Bu demek değil ki gerçekler söylenmesin elbette söylenecektir.ama dediğim gibi ölçüyü iyi ayarlamak lazım.doktor bile ilaç verirken dozajı zamanla artıyor veya düşürüyor.bu dengeyi çok iyi sağlamak lazım diye düşünüyorum.Türkiye bu durumu çok rahat aşacak konumdadır.yeter ki bir birimize inanalım,güvenelim.
Hükümetin acilen vergi reformu yaparak kayıt dışının üzerine gitmelidir.Kira gelirlerinin kayıt altına alınması olumlu bir adım,devamı gelmelidir.Asıl sorun güvensizliğin devamında Gelirlerin reel olarak beyan edilmeyişidir.çok kazanan az vergi az kazanan çok vergi ödediği için SOSYAL ADALET zedelenmektedir.işin özü budur.Türkiye yıllardır böyle soyuldu.son 10 yıl içerisinde yaşadığımız olaylara bakınca bunu daha iyi anlayabiliyoruz.hep beraber izliyoruz bir medya patronu istedikleri olmadı diye felaket tellallığını ayyuka çıkardı.Adamın hırs gözünü bürümüş,bu tip insanlar için öyle ülke filan sorunu da olmaz diye düşünüyorum.

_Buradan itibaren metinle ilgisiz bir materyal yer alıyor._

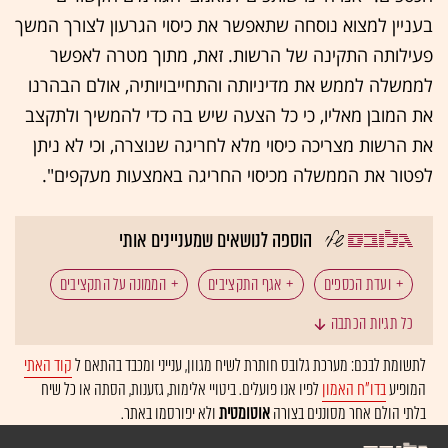
בעניין למצוא נוסחה שתאפשר את כיסוי הגרעון לצורך המשך
פעילותה התקינה של הרשות. זאת, מתוך מטרה לאפשר
לממשלה לממש את מדיניותה והתחייבויותיה, אולם הבהרנו
את המובן מאליו, כי כל הצעה שיש בה כדי להמשיך ולתקצב
את הרשות מצריכה כיסוי מלא לחריגה שנוצרה, וכי לא ניתן
לפטור את הממשלה מכיסוי החריגה באמצעות מעקפים".
הוספה לנושאים שמעניינים אותי
ועדת הכספים
אגף התקציבים
הממונה על התקציבים
כל תגיות הכתבה
בג"ץ
משרד האוצר
לתשומת לבכם: מערכת גלובס חותרת לשיח מגוון, ענייני ומכבד בהתאם ל
קוד האתי
המופיע
בדו"ח האמון
לפיו אנו פועלים. ביטויי אלימות, גזענות, הסתה או כל שיח
בלתי הולם אחר מסוננים בצורה
אוטומטית
ולא יפורסמו באתר.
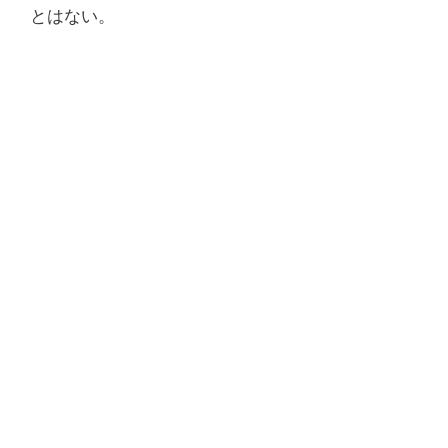
とはない。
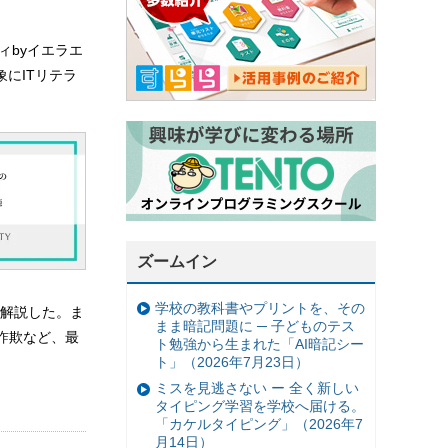
ィbyイエラエ
象にITリテラ
ズームイン
学校の教科書やプリントを、その
解説した。ま
まま暗記問題に ─ 子どものテス
ト詐欺など、最
ト勉強から生まれた「AI暗記シー
ト」（2026年7月23日）
ミスを見逃さない ー 全く新しい
タイピング学習を学校へ届ける。
「カケルタイピング」（2026年7
月14日）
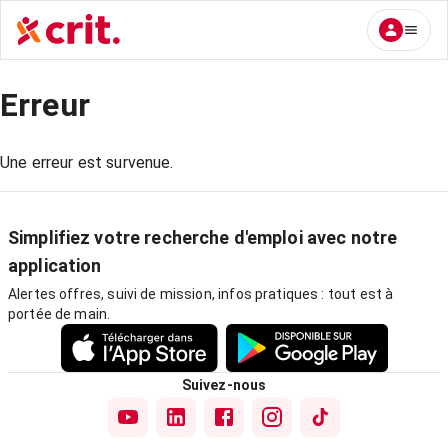
Erreur
Une erreur est survenue.
Simplifiez votre recherche d'emploi avec notre
application
Alertes offres, suivi de mission, infos pratiques : tout est à
portée de main.
Suivez-nous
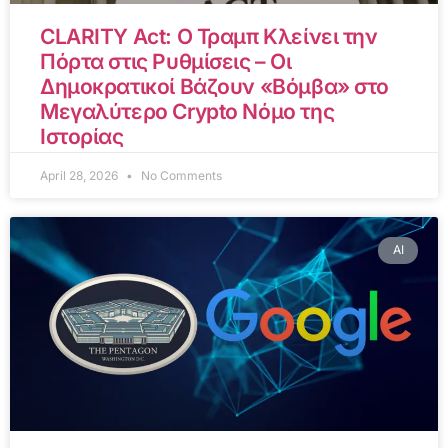
CLARITY Act: Ο Τραμπ Κλείνει την
Πόρτα στις Ρυθμίσεις – Οι
Δημοκρατικοί Βάζουν «Βόμβα» στο
Μεγαλύτερο Crypto Νόμο της
Ιστορίας
April 28, 2026
No Comments
AI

Daha önce ülke çok iyi idi de bütün bunlar bir anda mı oldu? Doğru bu gün sorun var.Ancak bu sabırla,akılla ileriyi görerek samimiyetle çözülecek bir sorundur.bunun dışında yapılan her hareket TÜRKİYE yi zor duruma sokacaktır.TÜRKİYE derhal uzmanlaşmalıdır.konusunda uzman işinin ehli insanlar,yönetimlere getirilmeli sanıcılı dönem bir an önce aşılmalıdır.şimdi bir ameleyi Gazeteci yapsanız ne olur? Tabiî ki facia olur,bilgi kirliliği olur,bilgi sızdırma olur v.s.olur da olur.Onun için TÜRKİYE’nin tek sorunu GÜVEN sorunu yetişmiş İNSAN sorunudur.Ehliyet liyakat sorunudur.
Peki bu tip ehliyetsizler eğitilebilir mi? Gayet tabi işte onun için eğitim alanları öğrenme kabiliyetlerini geliştirecekleri alanları oluşturmak,çalıştırmak gerekiyor ki;hak etmediği halde bulunduğu yeri işgal edenlerin işin önemini anlamaları sağlanmalıdır.
TÜRKİYE bunu başaracak bir ülkedir.Yeter ki bireyler olarak bir birimize saygımız,sevgimiz olsun.Aslında işin özü buradan başlıyor.Saygısızlığın sonucu işlerin yanlış yapılmasına daha da ötesi ihanete kadar varabiliyor.iyi bir eğitimle TÜRK İnsanı bulunduğu her alanda üstün başarılar gösterecektir. Kısaca İŞ EHLİNE VERİLMELİDİR.